Selected text:
START

The thing on NPR this morning about this said that the expectation is that such a thing should cost 20 or 30 grand, so in comparison, that is cheap, but still out of reach of many people. But then again, so are solar panels… Aren’t they still in the 20 to 30 grand to buy and have installed?
Depends on how much you want. Prices here are round about a couple of grand for 1.5kW up to $20,000 for a 10kW system fully installed. They’re a lot cheaper than they used to be.
If you were to sign up with Solar City that cost would be spread out over a 10 year period I believe. But still, even without solar panels it is a fairly killer deal if someone lives in an area with peak power pricing.
Below isn’t aimed at you @Mindysan33
I’m getting really tired of people claiming it isn’t enough. We need to do something other than hope something better will come along. We start now, or we wait for Earth to become inhabitable and we become extinct.

END

Given request 1: List every amount of money mentioned in the discussion of home power costs.
Given request 2: Lay out the lines of the entries from the line holding "Question: Is orange fabric bikini top at upper center closer" through the line holding "Question: In this", inclusive, as a JSON list of strings with one string per line and blank lines left out.
The entries that follow have nothing to do with the discussion of home power costs.

Records to process:
START

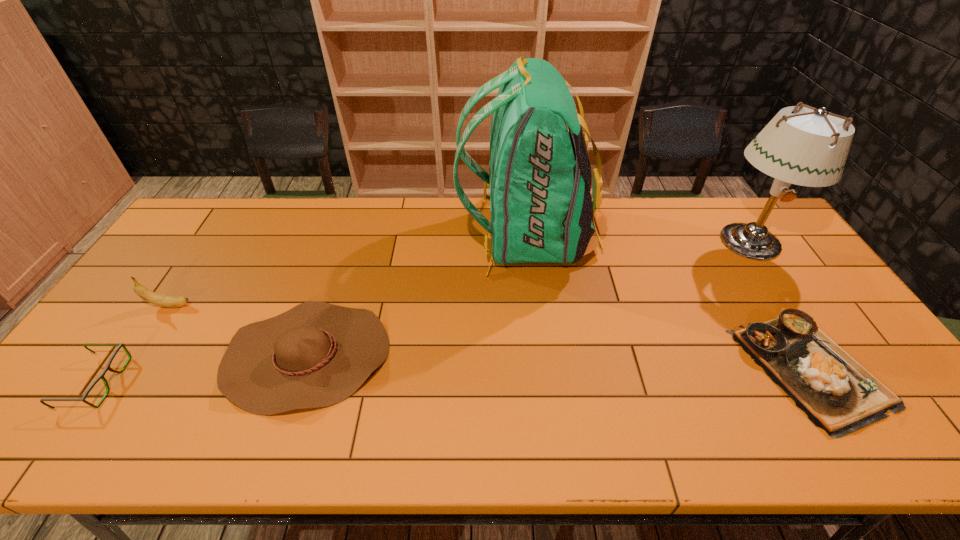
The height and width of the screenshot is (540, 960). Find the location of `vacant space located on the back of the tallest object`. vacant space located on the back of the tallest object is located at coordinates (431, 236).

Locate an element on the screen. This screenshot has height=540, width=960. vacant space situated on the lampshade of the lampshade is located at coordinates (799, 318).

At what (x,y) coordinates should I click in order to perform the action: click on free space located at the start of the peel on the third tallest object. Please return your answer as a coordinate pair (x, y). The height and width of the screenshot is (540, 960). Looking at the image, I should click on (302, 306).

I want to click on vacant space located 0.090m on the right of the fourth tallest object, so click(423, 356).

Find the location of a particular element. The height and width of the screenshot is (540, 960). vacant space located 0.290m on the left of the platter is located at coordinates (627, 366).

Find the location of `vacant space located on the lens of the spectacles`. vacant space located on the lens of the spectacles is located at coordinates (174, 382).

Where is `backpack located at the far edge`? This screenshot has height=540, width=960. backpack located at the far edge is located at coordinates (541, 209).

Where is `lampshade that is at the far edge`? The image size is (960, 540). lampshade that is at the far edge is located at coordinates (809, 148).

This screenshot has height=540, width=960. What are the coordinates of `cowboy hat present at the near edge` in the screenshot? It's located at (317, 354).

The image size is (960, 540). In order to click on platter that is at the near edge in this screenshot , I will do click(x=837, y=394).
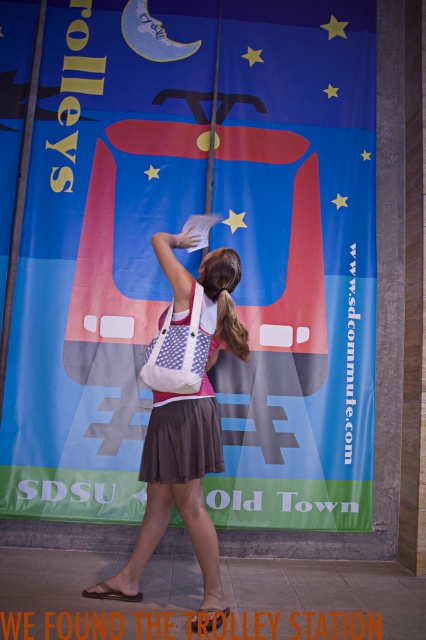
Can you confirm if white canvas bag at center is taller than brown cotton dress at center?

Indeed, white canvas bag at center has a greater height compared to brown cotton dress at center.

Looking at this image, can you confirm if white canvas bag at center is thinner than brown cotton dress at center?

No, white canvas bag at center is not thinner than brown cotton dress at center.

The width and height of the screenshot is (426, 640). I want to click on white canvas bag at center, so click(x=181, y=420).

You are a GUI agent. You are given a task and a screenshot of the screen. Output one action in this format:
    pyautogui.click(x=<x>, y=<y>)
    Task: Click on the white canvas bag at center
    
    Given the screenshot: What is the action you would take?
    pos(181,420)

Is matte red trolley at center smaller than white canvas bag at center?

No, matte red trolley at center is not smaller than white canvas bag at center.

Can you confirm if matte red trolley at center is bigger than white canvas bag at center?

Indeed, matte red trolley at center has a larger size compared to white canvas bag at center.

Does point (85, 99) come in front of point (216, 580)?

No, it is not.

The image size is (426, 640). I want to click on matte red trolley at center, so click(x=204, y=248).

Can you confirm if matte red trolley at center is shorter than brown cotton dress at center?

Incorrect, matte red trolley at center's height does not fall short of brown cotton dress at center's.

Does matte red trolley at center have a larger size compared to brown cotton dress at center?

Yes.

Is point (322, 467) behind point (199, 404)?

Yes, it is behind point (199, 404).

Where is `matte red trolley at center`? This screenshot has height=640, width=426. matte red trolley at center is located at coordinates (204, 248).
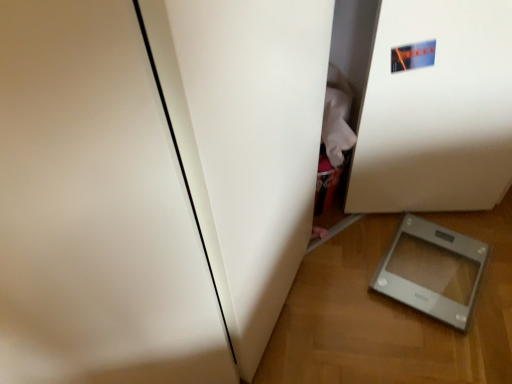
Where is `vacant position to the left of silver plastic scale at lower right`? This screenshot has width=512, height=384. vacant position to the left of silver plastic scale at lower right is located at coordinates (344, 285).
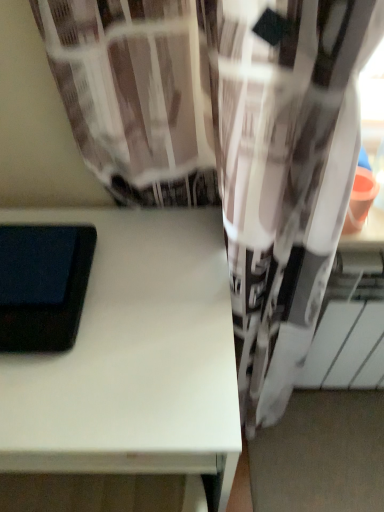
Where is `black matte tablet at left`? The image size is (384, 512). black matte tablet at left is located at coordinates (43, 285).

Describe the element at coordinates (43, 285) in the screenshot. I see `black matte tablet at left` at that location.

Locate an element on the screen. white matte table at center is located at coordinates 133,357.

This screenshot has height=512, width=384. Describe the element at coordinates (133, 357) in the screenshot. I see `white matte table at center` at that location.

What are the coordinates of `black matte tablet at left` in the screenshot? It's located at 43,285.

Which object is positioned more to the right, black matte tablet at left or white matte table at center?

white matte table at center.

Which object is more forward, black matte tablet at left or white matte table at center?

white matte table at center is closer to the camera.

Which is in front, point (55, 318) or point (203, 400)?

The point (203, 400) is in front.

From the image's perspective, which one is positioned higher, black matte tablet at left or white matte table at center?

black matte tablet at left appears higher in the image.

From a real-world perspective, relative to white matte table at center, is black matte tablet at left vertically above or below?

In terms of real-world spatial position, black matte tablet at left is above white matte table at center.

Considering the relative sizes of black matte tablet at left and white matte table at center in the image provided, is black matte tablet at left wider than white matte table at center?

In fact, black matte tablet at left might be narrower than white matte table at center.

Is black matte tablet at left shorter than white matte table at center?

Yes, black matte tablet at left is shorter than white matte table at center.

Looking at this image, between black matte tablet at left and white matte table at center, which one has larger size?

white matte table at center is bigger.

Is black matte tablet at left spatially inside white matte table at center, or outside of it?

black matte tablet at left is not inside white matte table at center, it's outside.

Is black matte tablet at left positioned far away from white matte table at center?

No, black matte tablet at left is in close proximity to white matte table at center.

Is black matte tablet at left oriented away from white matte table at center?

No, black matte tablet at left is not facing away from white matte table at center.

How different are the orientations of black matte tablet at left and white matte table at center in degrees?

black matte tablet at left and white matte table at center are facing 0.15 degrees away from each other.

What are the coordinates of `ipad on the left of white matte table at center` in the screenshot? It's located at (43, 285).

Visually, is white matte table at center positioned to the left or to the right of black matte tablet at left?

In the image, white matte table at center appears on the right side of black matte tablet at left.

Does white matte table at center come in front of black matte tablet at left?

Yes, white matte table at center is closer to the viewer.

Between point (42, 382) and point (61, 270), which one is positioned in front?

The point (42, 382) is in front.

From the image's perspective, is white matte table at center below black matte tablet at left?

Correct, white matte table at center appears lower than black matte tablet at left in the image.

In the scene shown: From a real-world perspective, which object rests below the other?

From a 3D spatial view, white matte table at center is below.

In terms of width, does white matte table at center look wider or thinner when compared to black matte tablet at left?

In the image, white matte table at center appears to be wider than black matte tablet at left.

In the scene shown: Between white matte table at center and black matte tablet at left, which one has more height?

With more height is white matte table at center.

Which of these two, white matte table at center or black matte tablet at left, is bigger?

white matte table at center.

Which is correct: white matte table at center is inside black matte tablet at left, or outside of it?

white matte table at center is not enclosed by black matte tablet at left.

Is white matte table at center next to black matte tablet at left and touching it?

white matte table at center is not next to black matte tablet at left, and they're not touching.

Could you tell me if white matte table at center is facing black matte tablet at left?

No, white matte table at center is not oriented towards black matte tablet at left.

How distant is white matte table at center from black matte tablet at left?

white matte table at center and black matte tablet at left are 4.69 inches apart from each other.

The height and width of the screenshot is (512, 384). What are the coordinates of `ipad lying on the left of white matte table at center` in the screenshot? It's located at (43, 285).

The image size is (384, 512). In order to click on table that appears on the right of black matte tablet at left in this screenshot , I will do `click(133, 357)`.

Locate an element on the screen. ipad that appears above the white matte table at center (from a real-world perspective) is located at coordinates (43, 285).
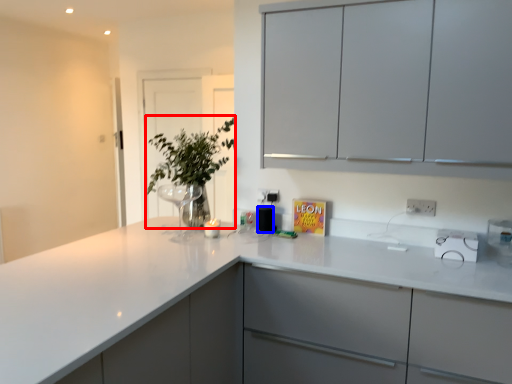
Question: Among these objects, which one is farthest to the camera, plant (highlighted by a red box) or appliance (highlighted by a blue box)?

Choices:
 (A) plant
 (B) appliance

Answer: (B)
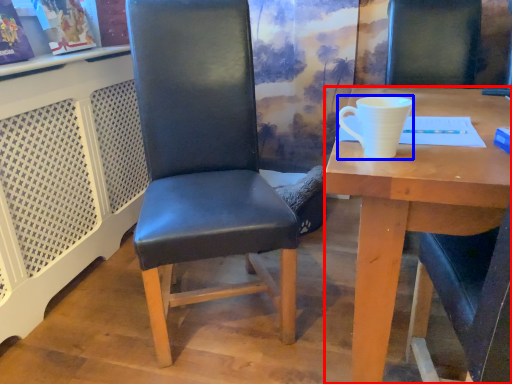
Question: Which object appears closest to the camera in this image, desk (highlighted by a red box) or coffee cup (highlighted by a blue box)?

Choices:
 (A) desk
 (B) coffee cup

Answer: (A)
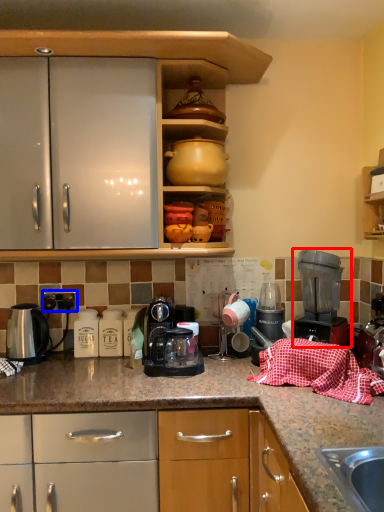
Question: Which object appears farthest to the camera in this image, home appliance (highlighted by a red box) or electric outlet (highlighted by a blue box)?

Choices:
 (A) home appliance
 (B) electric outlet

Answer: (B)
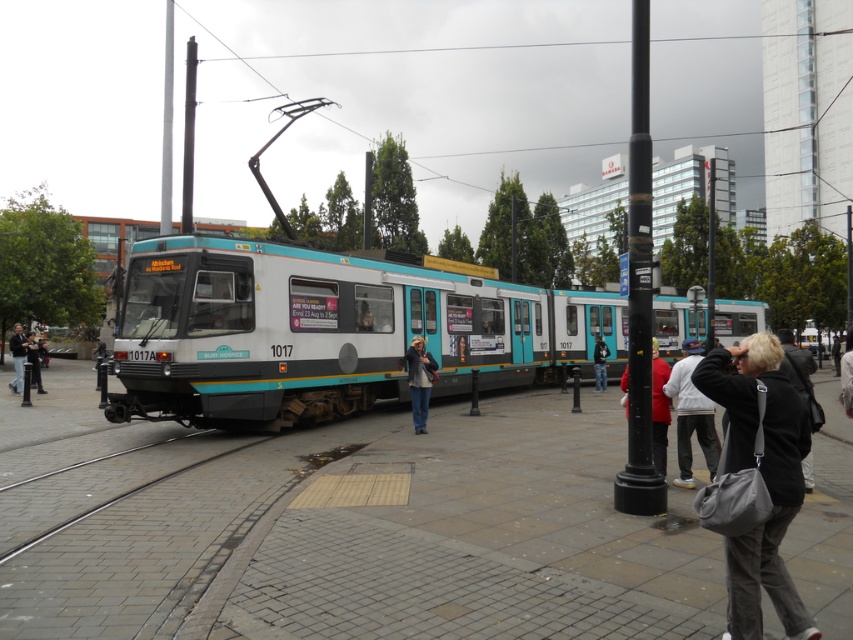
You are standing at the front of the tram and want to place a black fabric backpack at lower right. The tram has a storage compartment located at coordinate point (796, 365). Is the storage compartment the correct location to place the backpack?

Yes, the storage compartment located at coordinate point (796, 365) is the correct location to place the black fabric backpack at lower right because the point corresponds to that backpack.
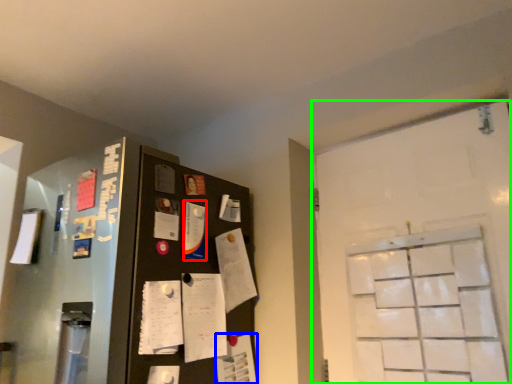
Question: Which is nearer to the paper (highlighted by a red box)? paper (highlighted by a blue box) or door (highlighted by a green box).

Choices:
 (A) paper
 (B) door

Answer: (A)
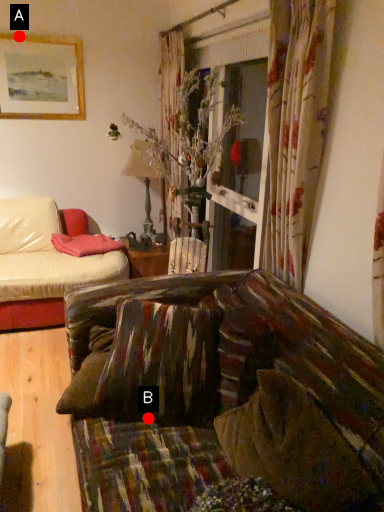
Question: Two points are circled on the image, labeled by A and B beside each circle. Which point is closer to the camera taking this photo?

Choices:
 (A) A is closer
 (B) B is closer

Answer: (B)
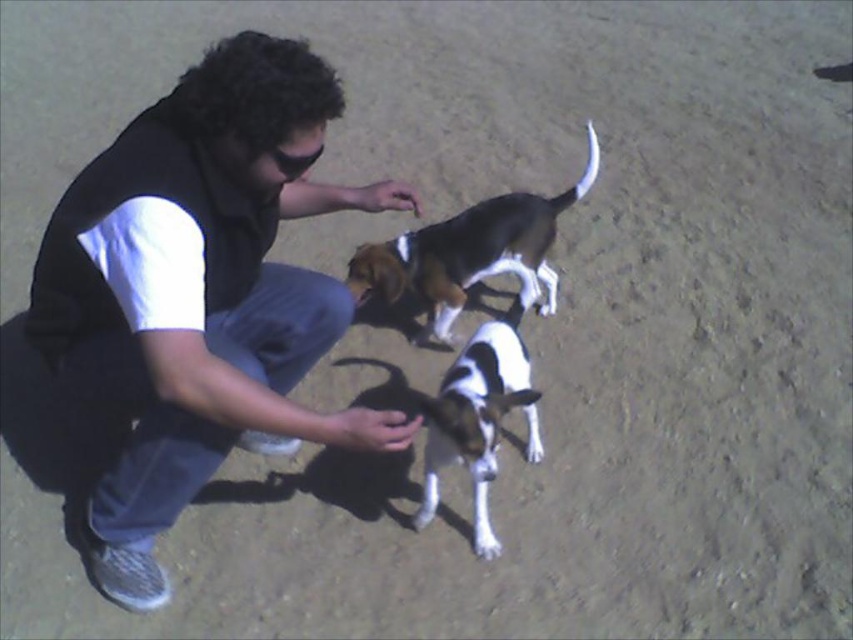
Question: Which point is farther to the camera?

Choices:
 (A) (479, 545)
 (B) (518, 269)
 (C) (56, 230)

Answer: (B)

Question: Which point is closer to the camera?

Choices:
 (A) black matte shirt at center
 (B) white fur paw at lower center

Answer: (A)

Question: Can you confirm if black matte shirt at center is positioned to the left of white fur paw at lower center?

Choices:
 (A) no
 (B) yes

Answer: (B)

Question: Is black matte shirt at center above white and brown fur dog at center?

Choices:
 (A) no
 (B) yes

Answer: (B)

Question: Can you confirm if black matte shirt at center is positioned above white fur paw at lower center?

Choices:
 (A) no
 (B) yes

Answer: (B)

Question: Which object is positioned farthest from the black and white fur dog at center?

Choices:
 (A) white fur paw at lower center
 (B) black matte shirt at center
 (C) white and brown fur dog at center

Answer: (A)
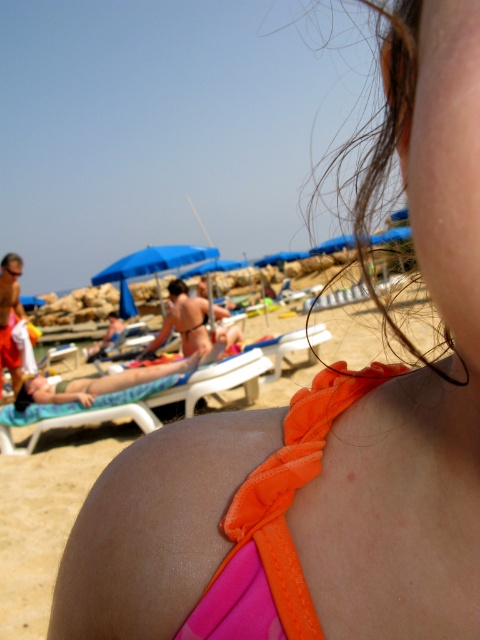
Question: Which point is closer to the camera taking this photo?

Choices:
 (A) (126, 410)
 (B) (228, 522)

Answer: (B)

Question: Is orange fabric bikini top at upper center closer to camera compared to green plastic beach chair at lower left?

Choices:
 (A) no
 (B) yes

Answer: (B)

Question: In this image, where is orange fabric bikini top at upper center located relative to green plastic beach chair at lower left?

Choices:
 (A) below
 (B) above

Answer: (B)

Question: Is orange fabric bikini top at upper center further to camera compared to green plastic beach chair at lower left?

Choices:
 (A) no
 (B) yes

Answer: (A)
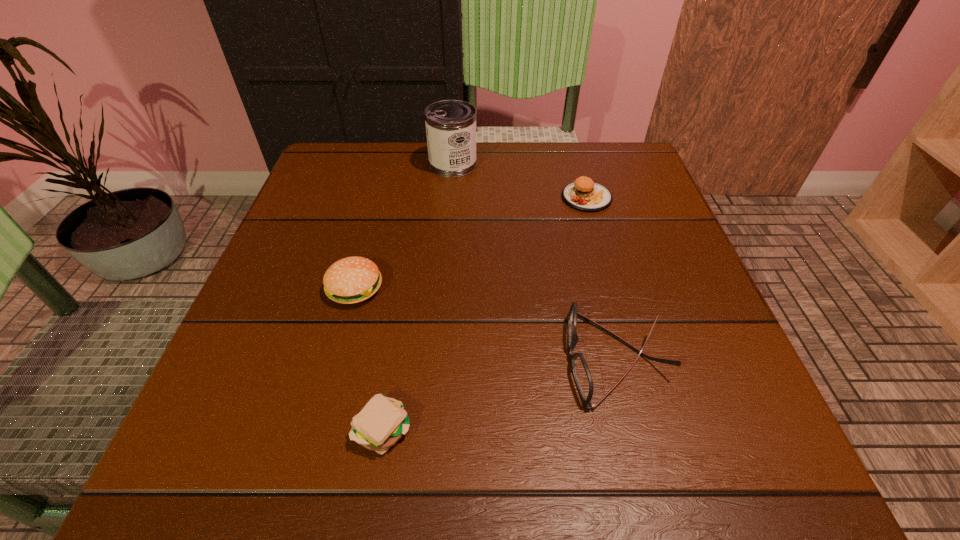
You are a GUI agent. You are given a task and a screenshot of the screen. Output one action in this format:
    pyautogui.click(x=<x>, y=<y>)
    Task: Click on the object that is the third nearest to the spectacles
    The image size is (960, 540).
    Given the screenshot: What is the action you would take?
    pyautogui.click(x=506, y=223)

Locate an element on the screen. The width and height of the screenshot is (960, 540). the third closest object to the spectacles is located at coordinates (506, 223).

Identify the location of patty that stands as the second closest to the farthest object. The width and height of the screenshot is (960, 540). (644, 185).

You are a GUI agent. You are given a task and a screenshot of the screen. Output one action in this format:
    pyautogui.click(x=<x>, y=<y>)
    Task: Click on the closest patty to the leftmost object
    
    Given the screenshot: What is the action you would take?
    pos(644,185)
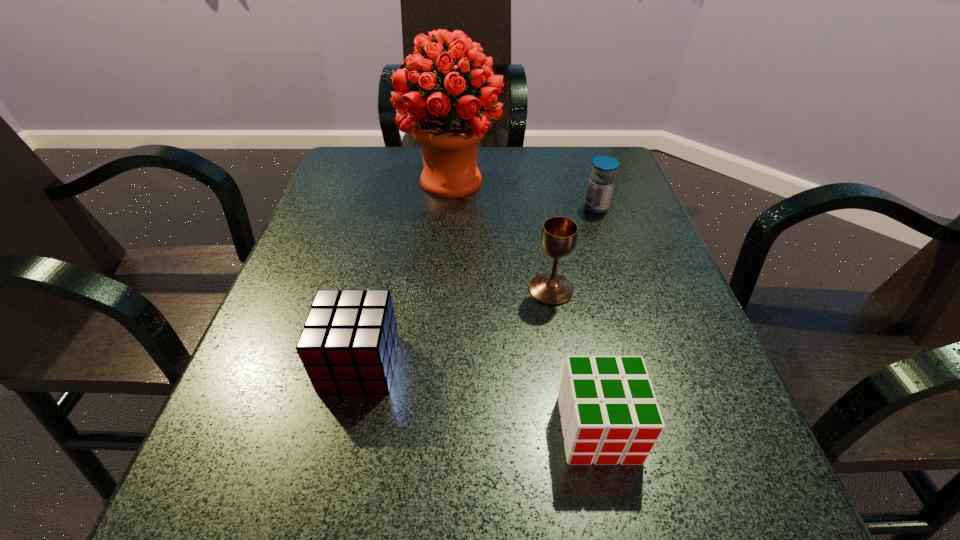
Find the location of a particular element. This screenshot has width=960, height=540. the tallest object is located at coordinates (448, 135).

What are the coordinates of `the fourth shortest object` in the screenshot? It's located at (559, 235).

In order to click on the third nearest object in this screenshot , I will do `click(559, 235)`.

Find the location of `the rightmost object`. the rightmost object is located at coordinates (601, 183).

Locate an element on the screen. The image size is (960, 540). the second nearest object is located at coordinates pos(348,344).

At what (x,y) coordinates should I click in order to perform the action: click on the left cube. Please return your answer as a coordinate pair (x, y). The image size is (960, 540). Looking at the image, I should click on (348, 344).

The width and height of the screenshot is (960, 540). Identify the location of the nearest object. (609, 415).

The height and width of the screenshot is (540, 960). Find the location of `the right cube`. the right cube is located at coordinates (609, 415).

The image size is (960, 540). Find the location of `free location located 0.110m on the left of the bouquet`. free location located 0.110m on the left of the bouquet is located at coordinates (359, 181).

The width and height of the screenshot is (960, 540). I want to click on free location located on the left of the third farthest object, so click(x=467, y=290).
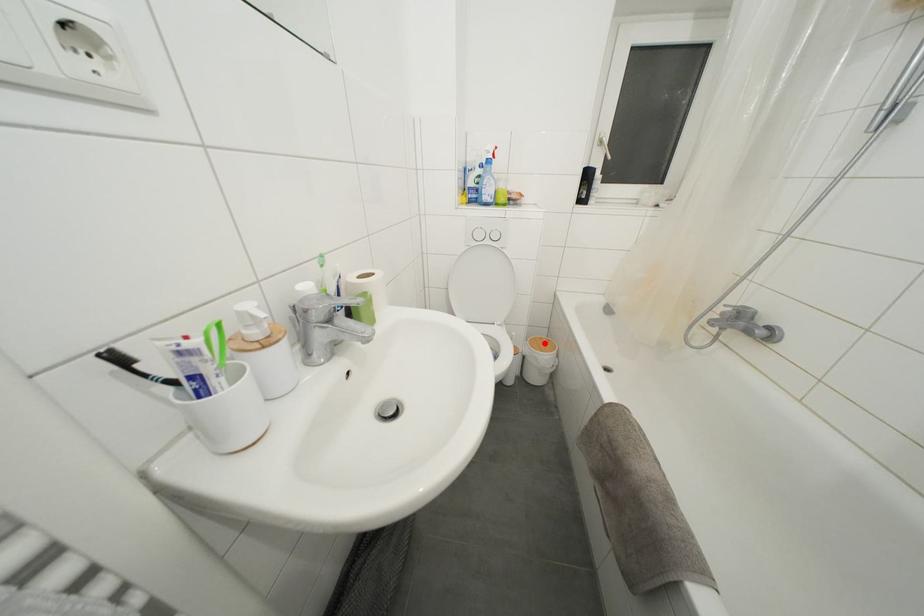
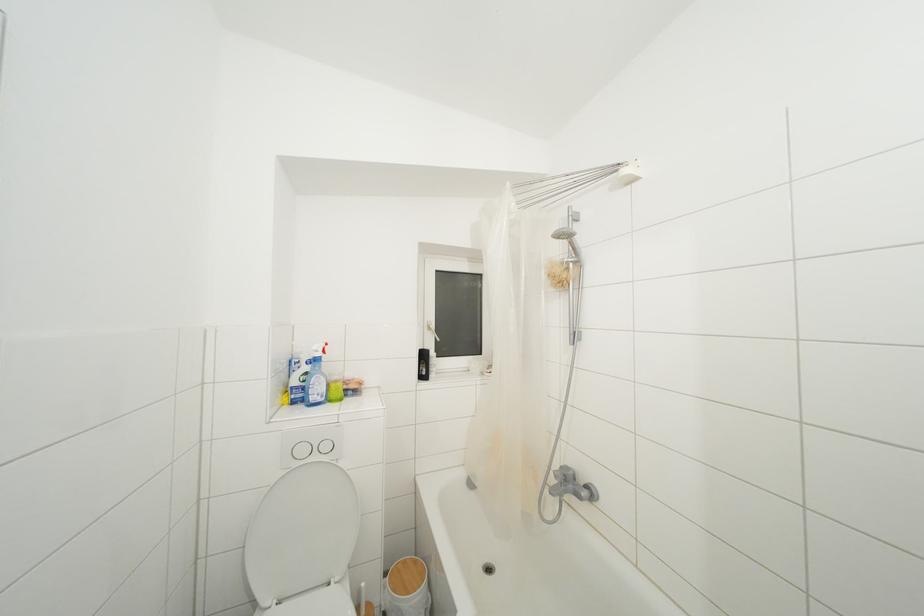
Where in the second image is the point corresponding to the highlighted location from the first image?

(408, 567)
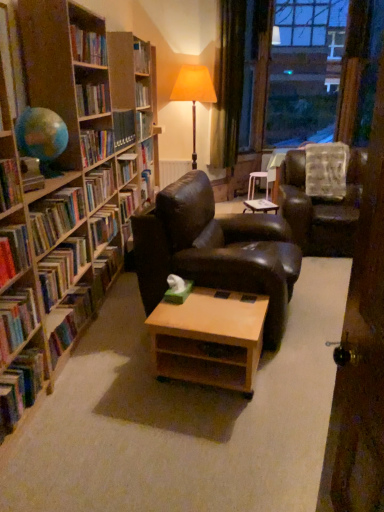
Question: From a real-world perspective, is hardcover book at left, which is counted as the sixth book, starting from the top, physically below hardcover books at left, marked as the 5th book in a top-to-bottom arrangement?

END

Output 1:
- 20 or 30 grand
- 20 to 30 grand
- a couple of grand
- $20,000

Output 2:
[
  "Question: Is orange fabric bikini top at upper center closer to camera compared to green plastic beach chair at lower left?",
  "Choices:",
  " (A) no",
  " (B) yes",
  "Answer: (B)",
  "Question: In this image, where is orange fabric bikini top at upper center located relative to green plastic beach chair at lower left?"
]